Пришел секретарь. Луганин заранее предупредил, что этот молодой человек имел чертовский успех у женщин, потому что нередко среди занятий, в продолжение часа, получает по две и по три голубых телеграммы и читает их с презрительно-довольным выражением лица. Интересный молодой человек оказался московским студентом, еще не окончившим курса и уволенным за границу по причине расстроенного здоровья. Но волшебный воздух Ривьеры произвел явное чудо: молодой человек на вид был так здоров, что и представить его больным казалось нелегко. Полные, очень округленные щеки румянились; на голове мягкой щетиной поднимались коротко выстриженные волосы; он слегка пришепетывал и мигал глазами с невинностью младенца. Он пришел без шляпы и сел спиною к солнцу, и оттопыренные уши его прозрачно и нежно рдели в солнечных лучах, как две розовые раковины.

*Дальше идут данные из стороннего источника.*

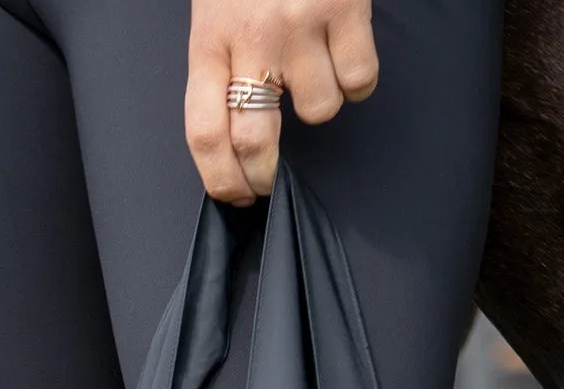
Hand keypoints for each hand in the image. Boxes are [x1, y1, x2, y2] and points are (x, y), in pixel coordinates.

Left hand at [186, 0, 378, 203]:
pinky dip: (357, 79)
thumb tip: (232, 142)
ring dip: (321, 105)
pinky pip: (359, 79)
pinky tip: (345, 54)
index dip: (220, 180)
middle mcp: (252, 41)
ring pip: (319, 112)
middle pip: (255, 140)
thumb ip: (221, 69)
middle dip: (264, 175)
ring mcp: (300, 26)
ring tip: (315, 72)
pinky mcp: (345, 9)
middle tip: (269, 182)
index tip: (235, 196)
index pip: (204, 134)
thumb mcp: (216, 16)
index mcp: (210, 44)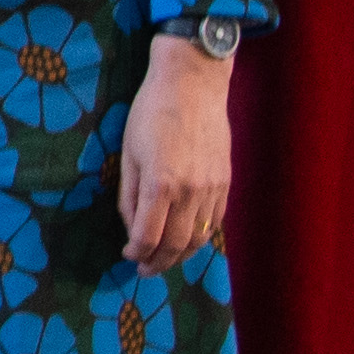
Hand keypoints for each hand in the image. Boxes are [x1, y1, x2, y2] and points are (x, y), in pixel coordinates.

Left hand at [117, 34, 234, 273]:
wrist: (193, 83)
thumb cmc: (152, 111)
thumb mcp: (129, 151)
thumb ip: (129, 195)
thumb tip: (132, 229)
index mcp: (161, 183)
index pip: (148, 236)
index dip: (136, 253)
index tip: (127, 256)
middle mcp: (191, 191)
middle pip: (176, 245)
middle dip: (158, 263)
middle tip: (144, 270)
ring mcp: (212, 188)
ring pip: (200, 239)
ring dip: (180, 256)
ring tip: (164, 260)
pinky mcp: (226, 182)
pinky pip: (215, 223)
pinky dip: (200, 238)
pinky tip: (186, 239)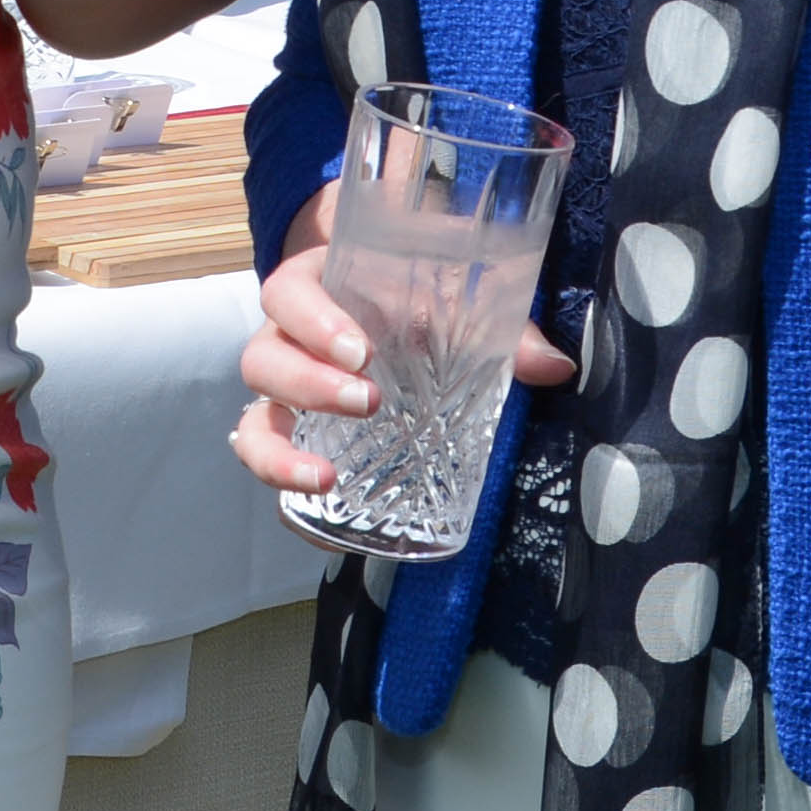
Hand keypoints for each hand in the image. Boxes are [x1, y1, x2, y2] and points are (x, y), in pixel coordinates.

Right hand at [226, 191, 578, 497]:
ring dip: (279, 453)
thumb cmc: (421, 293)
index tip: (361, 351)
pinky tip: (326, 523)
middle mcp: (286, 339)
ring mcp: (285, 394)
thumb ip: (503, 328)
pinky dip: (289, 496)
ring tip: (327, 479)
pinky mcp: (295, 437)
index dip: (314, 322)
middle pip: (264, 359)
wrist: (391, 300)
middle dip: (308, 385)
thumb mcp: (459, 296)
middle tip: (369, 402)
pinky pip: (272, 468)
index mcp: (318, 286)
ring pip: (255, 421)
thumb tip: (555, 367)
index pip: (289, 294)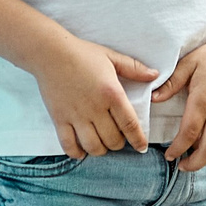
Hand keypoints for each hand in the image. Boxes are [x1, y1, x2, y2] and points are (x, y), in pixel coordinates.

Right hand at [27, 32, 154, 157]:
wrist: (50, 53)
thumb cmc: (83, 53)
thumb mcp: (112, 57)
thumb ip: (134, 69)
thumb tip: (155, 75)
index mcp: (111, 93)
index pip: (130, 125)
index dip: (138, 140)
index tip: (142, 148)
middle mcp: (95, 108)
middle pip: (113, 140)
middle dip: (119, 143)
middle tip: (118, 138)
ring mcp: (76, 116)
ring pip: (93, 147)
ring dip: (101, 149)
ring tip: (102, 143)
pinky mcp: (59, 119)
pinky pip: (69, 146)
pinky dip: (77, 153)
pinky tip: (82, 148)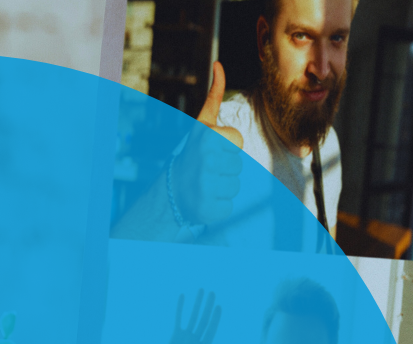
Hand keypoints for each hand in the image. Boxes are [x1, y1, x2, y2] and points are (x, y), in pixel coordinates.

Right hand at [158, 290, 223, 343]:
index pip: (210, 333)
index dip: (214, 321)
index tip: (219, 307)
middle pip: (203, 321)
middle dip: (208, 307)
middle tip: (212, 292)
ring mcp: (184, 340)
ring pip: (192, 318)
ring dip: (197, 304)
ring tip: (201, 289)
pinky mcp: (173, 339)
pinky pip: (178, 321)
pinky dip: (180, 309)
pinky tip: (183, 296)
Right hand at [170, 62, 244, 225]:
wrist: (173, 189)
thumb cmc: (194, 152)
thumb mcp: (203, 123)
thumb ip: (214, 95)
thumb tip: (219, 64)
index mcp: (208, 138)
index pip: (239, 141)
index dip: (228, 146)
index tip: (212, 148)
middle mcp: (206, 161)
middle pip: (239, 164)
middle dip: (227, 167)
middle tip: (209, 167)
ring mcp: (208, 186)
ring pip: (236, 185)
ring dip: (224, 186)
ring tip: (207, 182)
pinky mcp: (211, 209)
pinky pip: (230, 205)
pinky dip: (220, 205)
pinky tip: (206, 198)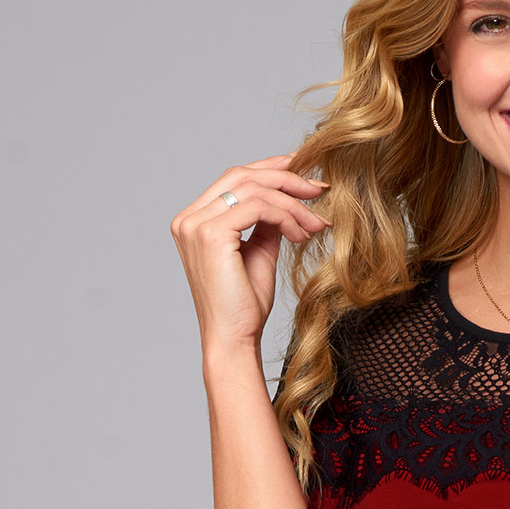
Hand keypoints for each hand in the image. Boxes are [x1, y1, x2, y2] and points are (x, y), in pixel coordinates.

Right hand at [170, 153, 330, 352]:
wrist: (234, 339)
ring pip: (254, 189)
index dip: (271, 169)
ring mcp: (195, 224)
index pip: (234, 179)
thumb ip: (266, 223)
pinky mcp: (211, 234)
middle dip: (286, 178)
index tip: (306, 173)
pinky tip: (303, 235)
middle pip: (242, 175)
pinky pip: (259, 207)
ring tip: (317, 223)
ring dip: (293, 203)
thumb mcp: (259, 253)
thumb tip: (288, 199)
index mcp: (194, 220)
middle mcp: (188, 218)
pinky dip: (287, 216)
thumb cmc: (244, 306)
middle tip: (320, 189)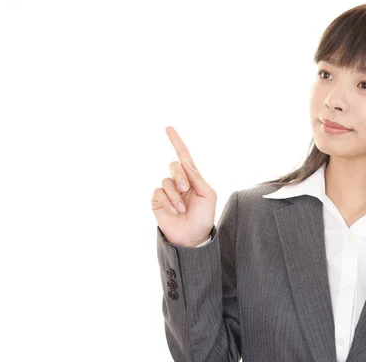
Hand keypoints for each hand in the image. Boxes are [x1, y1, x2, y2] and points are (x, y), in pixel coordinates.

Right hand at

– Здравствуйте, Вадим Петрович, – сказала Антонина дружески. – Ну, как дела?
– Благодарю, все прекрасно, – отвечал Вадим Петрович, пришепетывая. – Вот уж второй день я один роюсь в библиотеке; Степан Артемьевич ленится и ворчит.
– Позвольте вам сказать, – с притворной важностью отвечал Луганин, – что я не ленюсь, а болен. Прошу вас не искажать фактов.
Антонина засмеялась, Шилаев – тоже сделал вид, что смеется, хотя собственно не понимал, что смешного в болезни бедного старика.
Через несколько минут Антонина уже поссорилась с секретарем не на живот, а на смерть. Дело в том, что Вадим Петрович приобрел привычку о многих, даже мало знакомых ему вещах отзываться с пренебрежением. На этот раз, когда разговор случайно коснулся поэзии Майкова, секретарь вдруг дернул носом и сказал почему-то по-французски:
– Ma'ikoff? Est се qu'on le prend au serieux?[38]
Шилаев, стесняясь первым визитом, не возразил ничего. Да и по правде сказать, хотя он знал, даже преподавал отечественную литературу и каждому писателю знал цену – он к поэзии привержен был мало и в глубине души, если бы непременно потребовалось выбрать себе любимое стихотворение – вероятно, предпочел бы всему «Убогую и нарядную» или «Парадный подъезд» Некрасова. Но Антонина с горячностью напала на секретаря, потому что любила Майкова. Прежде всего она уличила бедного Вадима в полном незнании этого писателя. Оказалось, что он ничего не читал из Майкова и даже забыл напечатанное в хрестоматиях. Но он неопределенно утверждал, что у них в университете Майков считался и будет считаться «невозможным» для чтения. Антонина не приняла этих доводов и так отделала победителя сердец, что он озлился и почему-то обратил злобу свою на неповинного Шилаева. С иронией назвал его несколько раз господином профессором; потом умолк и скоро вышел.
Луганин с довольной улыбкой глядел на всю сцену и, когда секретарь ушел, он сказал Антонине:
– Рассердили молодого человека. Теперь он мне там напутает с горя…
– А его работа какая-нибудь сложная? – спросил Шилаев.
– Нет, теперь он делает некоторые выписки для меня. Обыкновенно же я ему диктую.
Шилаеву очень хотелось спросить, что именно пишет Луганин – но было неловко. Старик угадал его мысль.